▶ _TASK OBJECTIVE_: Since the pictures are not wanted, retype the listing below exactly and without them.

▶ _PROVIDED MATERIAL_:

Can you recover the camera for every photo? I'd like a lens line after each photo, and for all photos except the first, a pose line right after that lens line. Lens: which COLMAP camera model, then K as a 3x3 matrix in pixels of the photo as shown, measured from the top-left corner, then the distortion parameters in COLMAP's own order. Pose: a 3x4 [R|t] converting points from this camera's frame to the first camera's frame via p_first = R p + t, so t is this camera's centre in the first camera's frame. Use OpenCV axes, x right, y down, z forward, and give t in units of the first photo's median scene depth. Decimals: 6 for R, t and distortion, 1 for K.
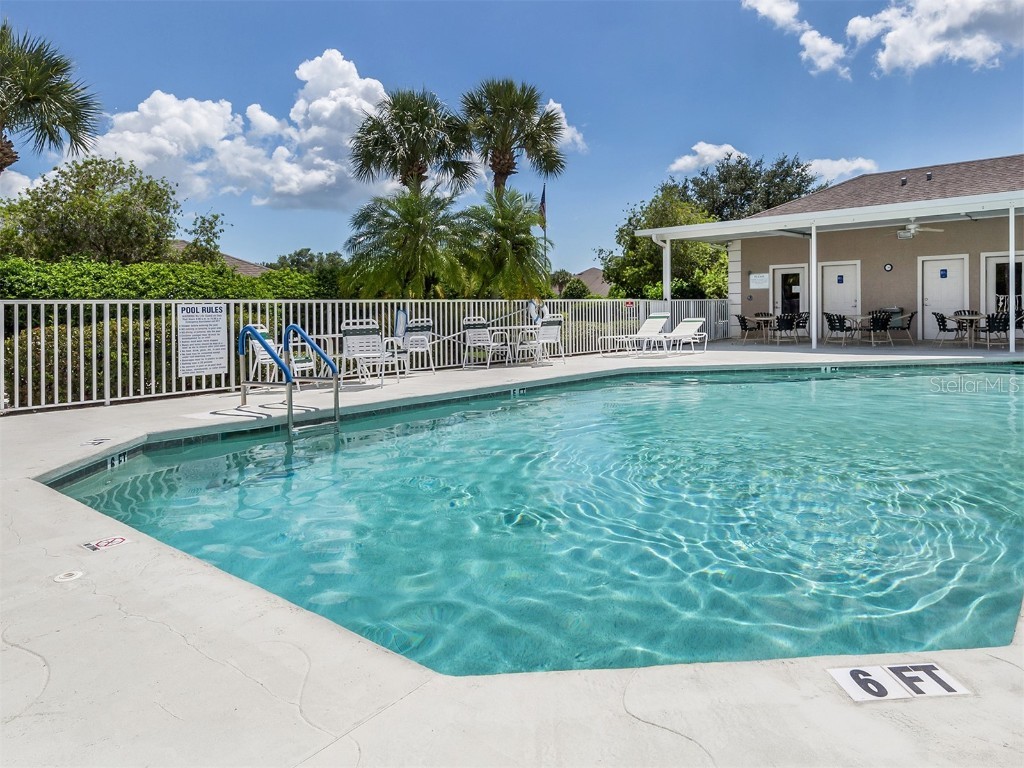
lens RADIAL K [[581.4, 0, 511.8], [0, 581.4, 350.1], [0, 0, 1]] dist [0.026198, 0.000419]
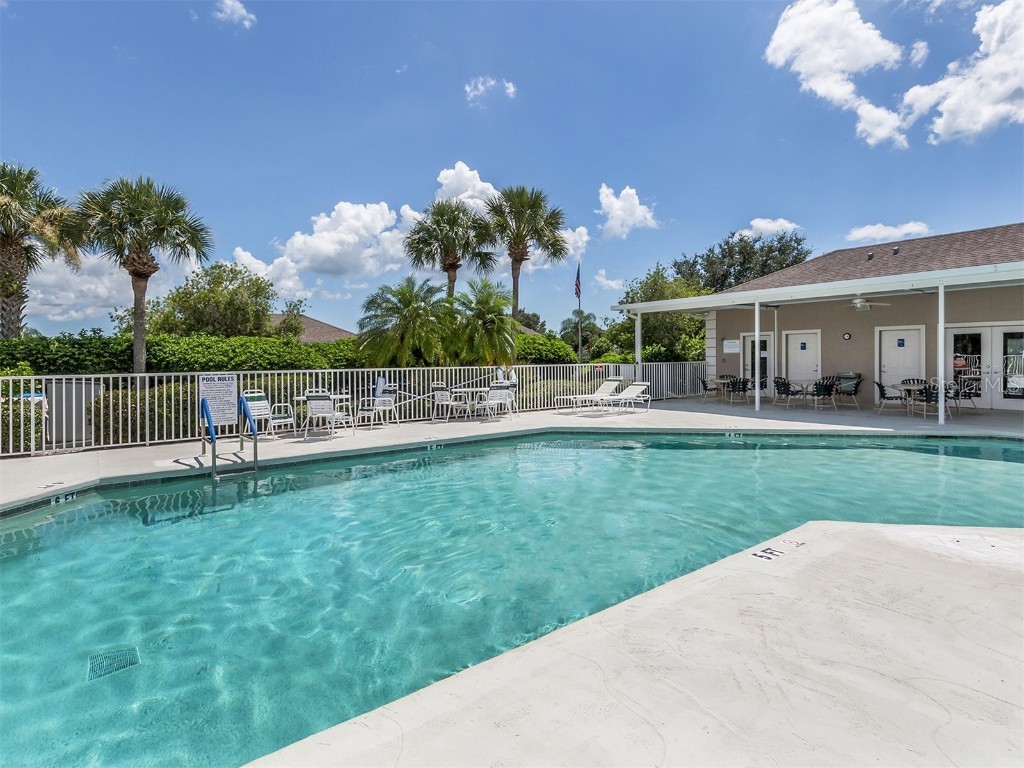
lens RADIAL K [[457.4, 0, 512.0], [0, 457.4, 384.0], [0, 0, 1]] dist [0.033788, 0.000338]
pose [[0.978964, 0.020662, -0.202985, 0.216673], [-0.021330, 0.999772, -0.001100, -0.039448], [0.202916, 0.005406, 0.979181, 0.028427]]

▶ _ANSWER BELOW_:
Can you recover the camera for every photo? I'd like a lens line after each photo, and for all photos except the first, a pose line right after that lens line. Lens: which COLMAP camera model, then K as a 3x3 matrix in pixels of the photo as shown, measured from the top-left corner, then the distortion parameters in COLMAP's own order. Pose: a 3x4 [R|t] converting points from this camera's frame to the first camera's frame via p_first = R p + t, so t is this camera's centre in the first camera's frame. Use OpenCV axes, x right, y down, z forward, and give t in units of the first photo's median scene depth. Decimals: 6 for R, t and distortion, 1 for K.
lens RADIAL K [[581.4, 0, 511.8], [0, 581.4, 350.1], [0, 0, 1]] dist [0.026198, 0.000419]
lens RADIAL K [[457.4, 0, 512.0], [0, 457.4, 384.0], [0, 0, 1]] dist [0.033788, 0.000338]
pose [[0.978964, 0.020662, -0.202985, 0.216673], [-0.021330, 0.999772, -0.001100, -0.039448], [0.202916, 0.005406, 0.979181, 0.028427]]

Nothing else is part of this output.